Holozonia
Bull Torrey Bot. Club 9: 122. 1882.
Taxon | Illustrator ⠉ | |
---|---|---|
Holozonia filipes Kyhosia bolanderi Hemizonella minima | Yevonn Wilson-Ramsey Barbara Alongi Yevonn Wilson-Ramsey |
Perennials, 30–150 cm (rhizomatous). Stems (aerial) ± erect. Leaves mostly cauline; proximal opposite (basally connate), distal alternate; sessile; blades lanceolate to linear, margins entire, faces hirsute and (distal leaves) glandular-hirtellous (glands cupshaped). Heads radiate, borne singly or in loose, corymbiform arrays (peduncles filiform). Peduncular bracts: pit-glands, tack-glands, and/or spines 0. Involucres ± obconic or turbinate, 2–4+ mm diam.
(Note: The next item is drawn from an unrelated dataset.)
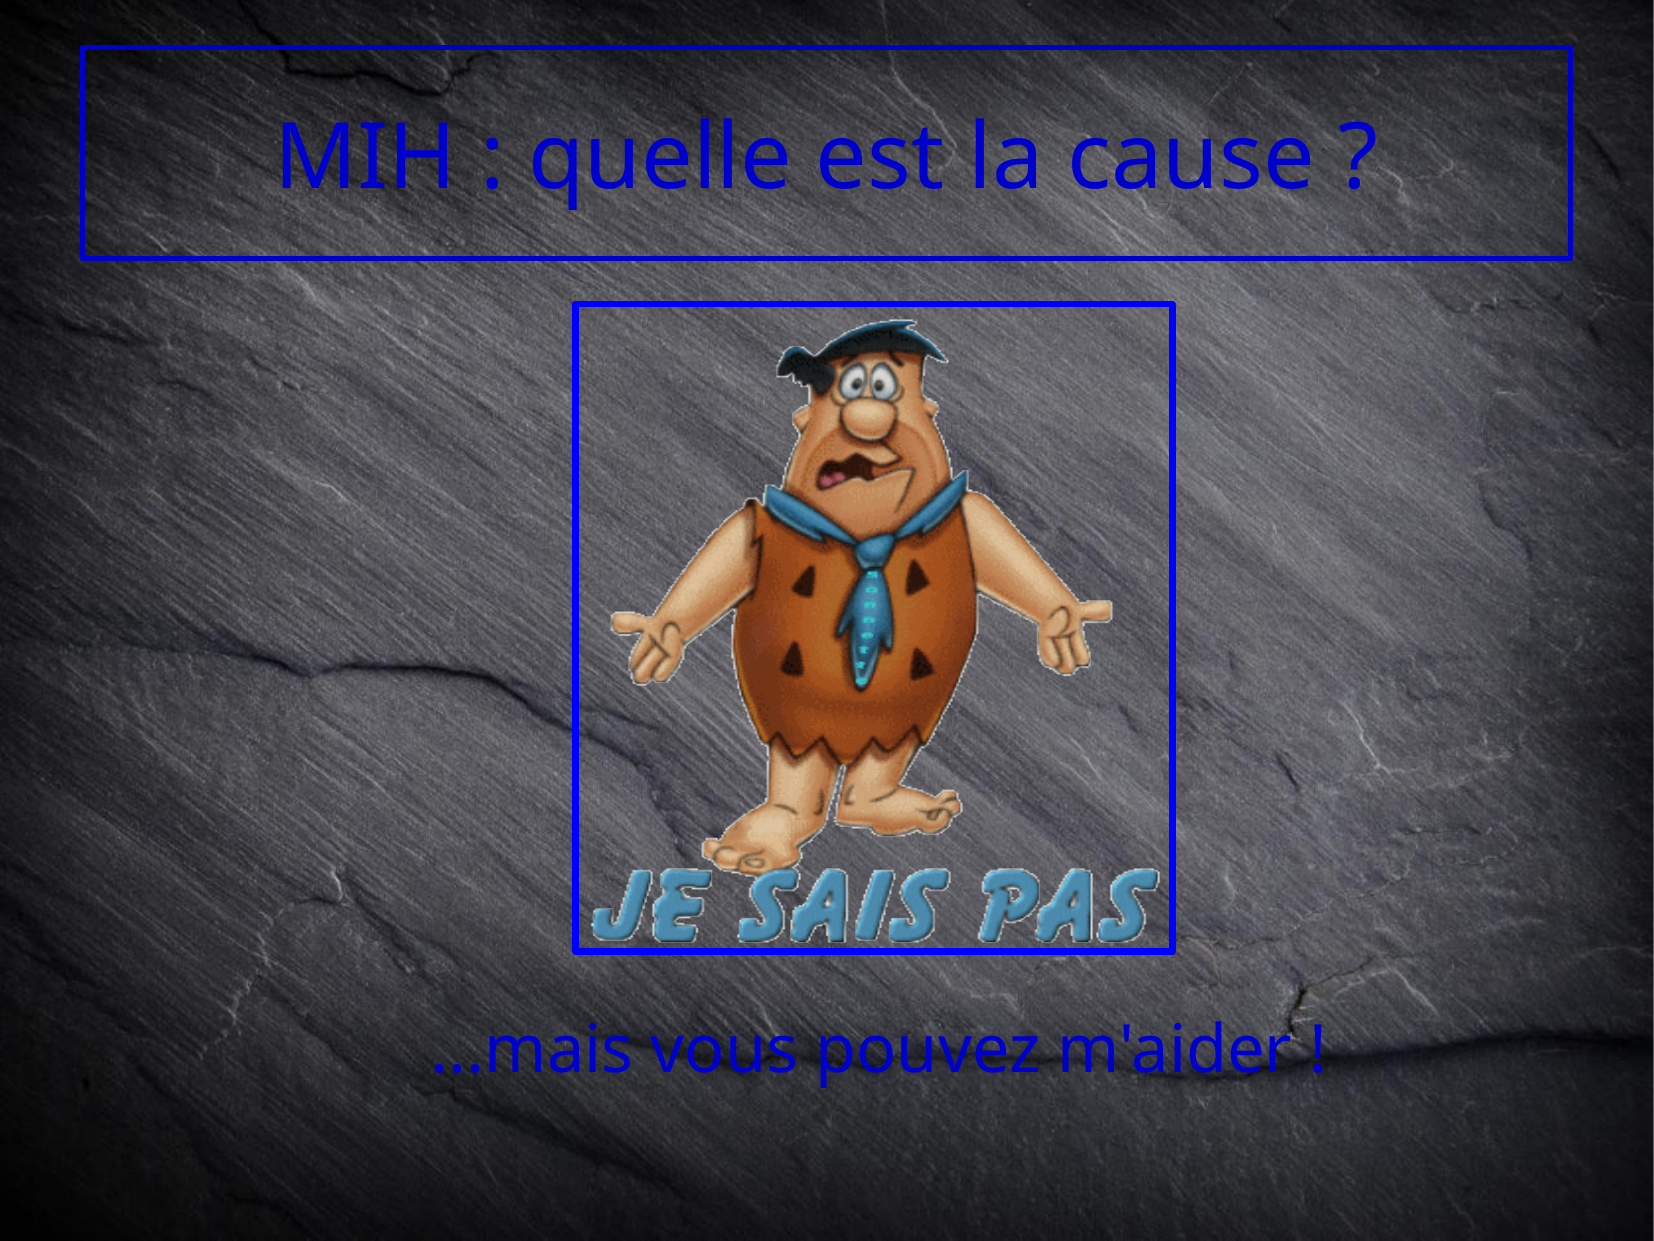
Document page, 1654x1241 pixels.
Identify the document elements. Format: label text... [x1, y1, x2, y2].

list ...mais vous pouvez m'aider ! [271, 1001, 1418, 1146]
picture [0, 0, 1654, 1241]
title MIH : quelle est la cause ? [82, 47, 1571, 259]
Receptacles flat to convex, glabrous or setulose, paleate (paleae falling, in 1 series between rays and discs, connate). Phyllaries 4–10 in 1 series (each mostly or wholly enveloping a ray ovary, ± lance-linear, herbaceous, abaxially hirsute, sometimes glandular-hirtellous, glands cupshaped). Ray-florets 4–10, pistillate, fertile; corollas whitish (abaxially purplish-veined). Disc-florets 9–28, functionally staminate; corollas white (pubescent), tubes shorter than funnelform throats, lobes 5, deltate (anthers ± dark purple; styles glabrous proximal to branches). Cypselae (black) obcompressed, ± clavate (basal attachments centered, apices beakless, areolae broadly cupulate, faces glabrous); pappi (rays) 0 or coroniform (0.1–0.3 mm), or (discs) 0 or (readily falling) of 1–5 subulate scales. x = 14.
Discussion
Species 1.
Holozonia has been treated as congeneric with Hemizonia and with Lagophylla. Like Lagophylla, Holozonia has functionally staminate disc florets, cup-shaped glands, and obcompressed cypselae, each completely or mostly invested by a phyllary. Additional morphologic considerations and biosystematic studies led W. C. Thompson (1983) to reject the hypothesis of a close relationship between Holozonia and Lagophylla. Molecular phylogenetic data are in keeping with a closer relationship of Holozonia to other continental tarweeds with white corollas and x = 14 (i.e., Blepharizonia and Hemizonia), than to Lagophylla (S. Carlquist et al. 2003).